BEGIN
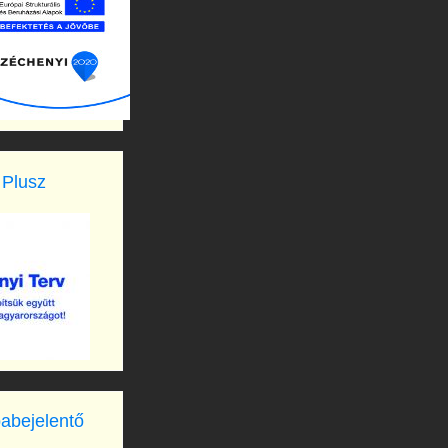
 Plusz
babejelentő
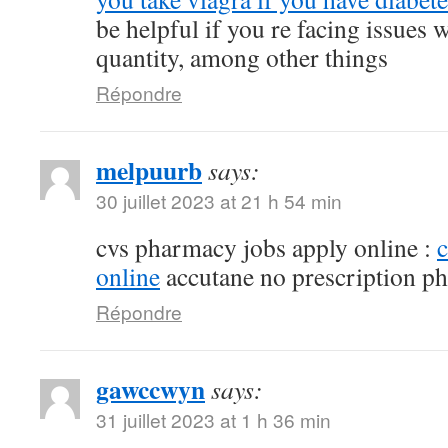
be helpful if you re facing issues 
quantity, among other things
Répondre
melpuurb
says:
30 juillet 2023 at 21 h 54 min
cvs pharmacy jobs apply online :
online
accutane no prescription p
Répondre
gawccwyn
says:
31 juillet 2023 at 1 h 36 min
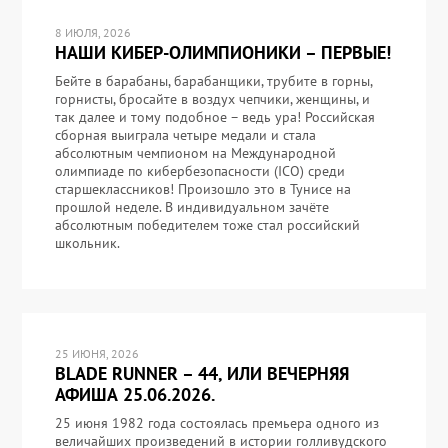
8 ИЮЛЯ, 2026
НАШИ КИБЕР-ОЛИМПИОНИКИ – ПЕРВЫЕ!
Бейте в барабаны, барабанщики, трубите в горны,
горнисты, бросайте в воздух чепчики, женщины, и
так далее и тому подобное – ведь ура! Российская
сборная выиграла четыре медали и стала
абсолютным чемпионом на Международной
олимпиаде по кибербезопасности (ICO) среди
старшеклассников! Произошло это в Тунисе на
прошлой неделе. В индивидуальном зачёте
абсолютным победителем тоже стал российский
школьник.
25 ИЮНЯ, 2026
BLADE RUNNER – 44, ИЛИ ВЕЧЕРНЯЯ
АФИША 25.06.2026.
25 июня 1982 года состоялась премьера одного из
величайших произведений в истории голливудского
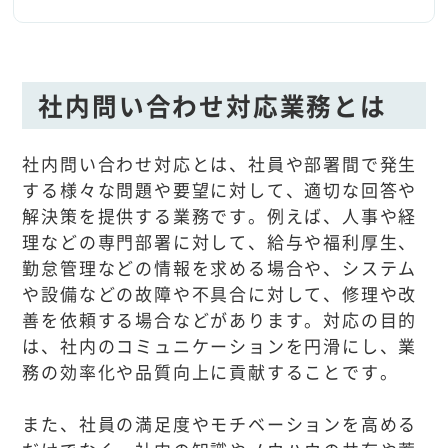
社内問い合わせ対応業務とは
社内問い合わせ対応とは、社員や部署間で発生
する様々な問題や要望に対して、適切な回答や
解決策を提供する業務です。例えば、人事や経
理などの専門部署に対して、給与や福利厚生、
勤怠管理などの情報を求める場合や、システム
や設備などの故障や不具合に対して、修理や改
善を依頼する場合などがあります。対応の目的
は、社内のコミュニケーションを円滑にし、業
務の効率化や品質向上に貢献することです。
また、社員の満足度やモチベーションを高める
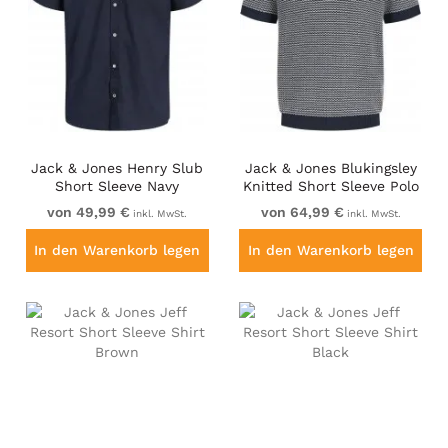
Jack & Jones Henry Slub
Jack & Jones Blukingsley
Short Sleeve Navy
Knitted Short Sleeve Polo
Navy
von 49,99 €
von 64,99 €
inkl. MwSt.
inkl. MwSt.
In den Warenkorb legen
In den Warenkorb legen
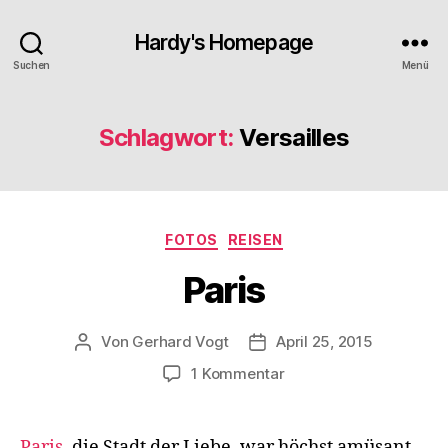
Hardy's Homepage
Suchen
Menü
Schlagwort:
Versailles
Kategorien
FOTOS
REISEN
Paris
Von
Gerhard Vogt
April 25, 2015
Beitragsautor
Veröffentlichungsdatum
zu
1 Kommentar
Paris
Paris
, die Stadt der Liebe, war höchst amüsant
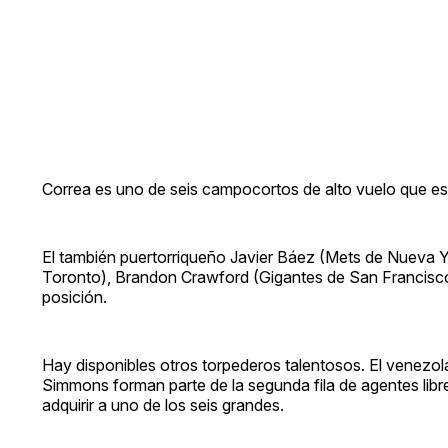
Correa es uno de seis campocortos de alto vuelo que es
El también puertorriqueño Javier Báez (Mets de Nueva 
Toronto), Brandon Crawford (Gigantes de San Francisco
posición.
Hay disponibles otros torpederos talentosos. El venezol
Simmons forman parte de la segunda fila de agentes libr
adquirir a uno de los seis grandes.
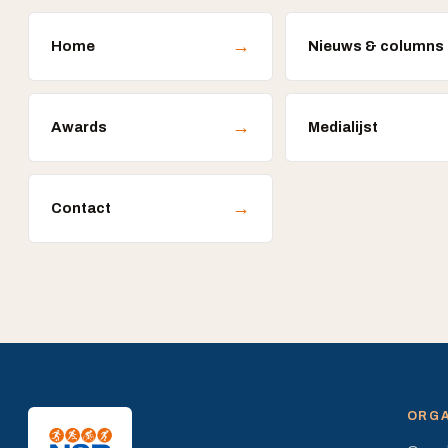
→
Home
Nieuws & columns
→
Awards
Medialijst
→
Contact
ORGA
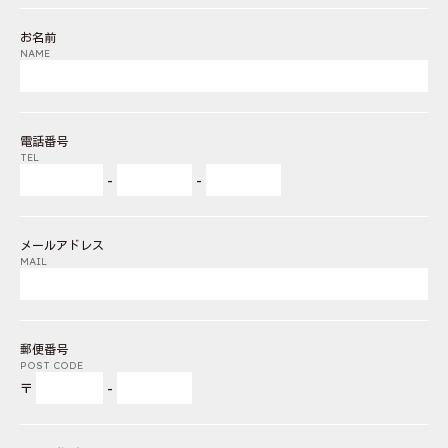
お名前
NAME
電話番号
TEL
-
-
メールアドレス
MAIL
郵便番号
POST CODE
〒
-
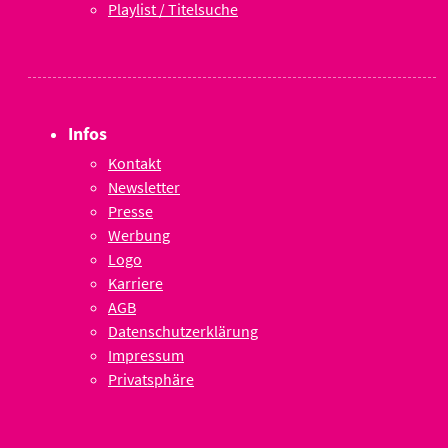
Playlist / Titelsuche
Infos
Kontakt
Newsletter
Presse
Werbung
Logo
Karriere
AGB
Datenschutzerklärung
Impressum
Privatsphäre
END
WHAT TO DO: Give the number of lines in the listing above where the word "Jones" appears, and nothing else.

WRITTEN RESPONSE: 2